### Problem description
List each line of the records below that contains the word "trabajos".
Segment Start: Dataset records
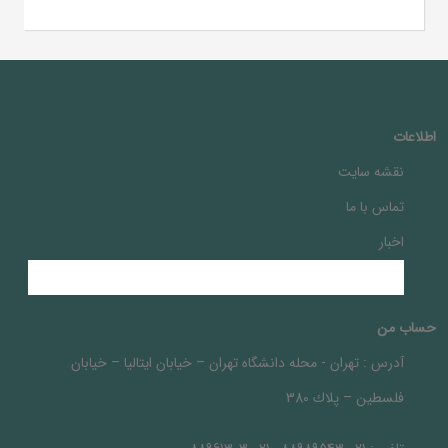
اطلاعات
نقشه سایت
تماس با ما
اخبار
حساب من
آدرس :
تهران - محله دانشگاه تهران – خيابان ايتاليا – خيابان
فلسطين – پلاك 380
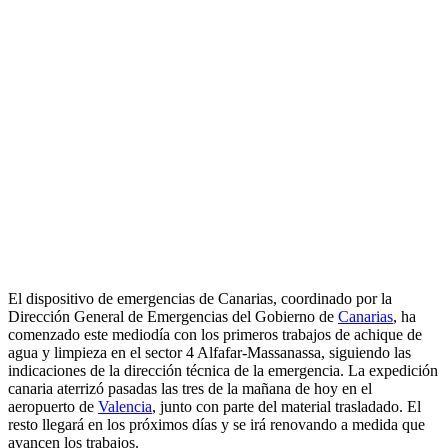
El dispositivo de emergencias de Canarias, coordinado por la
Dirección General de Emergencias del Gobierno de
Canarias
, ha
comenzado este mediodía con los primeros trabajos de achique de
agua y limpieza en el sector 4 Alfafar-Massanassa, siguiendo las
indicaciones de la dirección técnica de la emergencia. La expedición
canaria aterrizó pasadas las tres de la mañana de hoy en el
aeropuerto de
Valencia
, junto con parte del material trasladado. El
resto llegará en los próximos días y se irá renovando a medida que
avancen los trabajos.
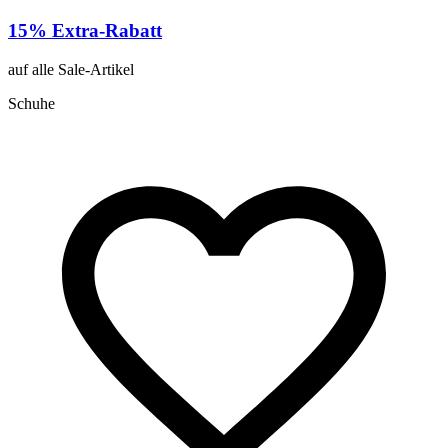
15% Extra-Rabatt
auf alle Sale-Artikel
Schuhe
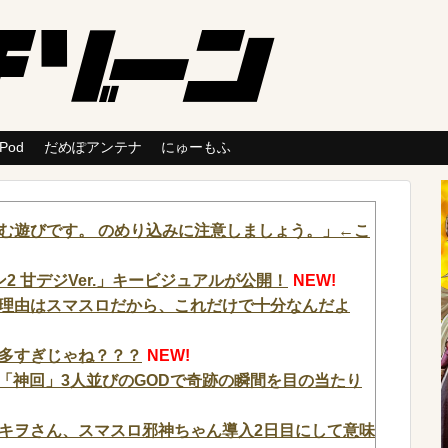
 Pod
だめぽアンテナ
にゅーもふ
む遊びです。 のめり込みに注意しましょう。」←こ
2 甘デジVer.」キービジュアルが公開！
NEW!
理由はスマスロだから、これだけで十分なんだよ
多すぎじゃね？？？
NEW!
【「神回」3人並びのGODで奇跡の瞬間を目の当たり
キヲさん、スマスロ邪神ちゃん導入2日目にして意味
Segment End: Dataset records
### Result of the task
comenzado este mediodía con los primeros trabajos de achique de
avancen los trabajos.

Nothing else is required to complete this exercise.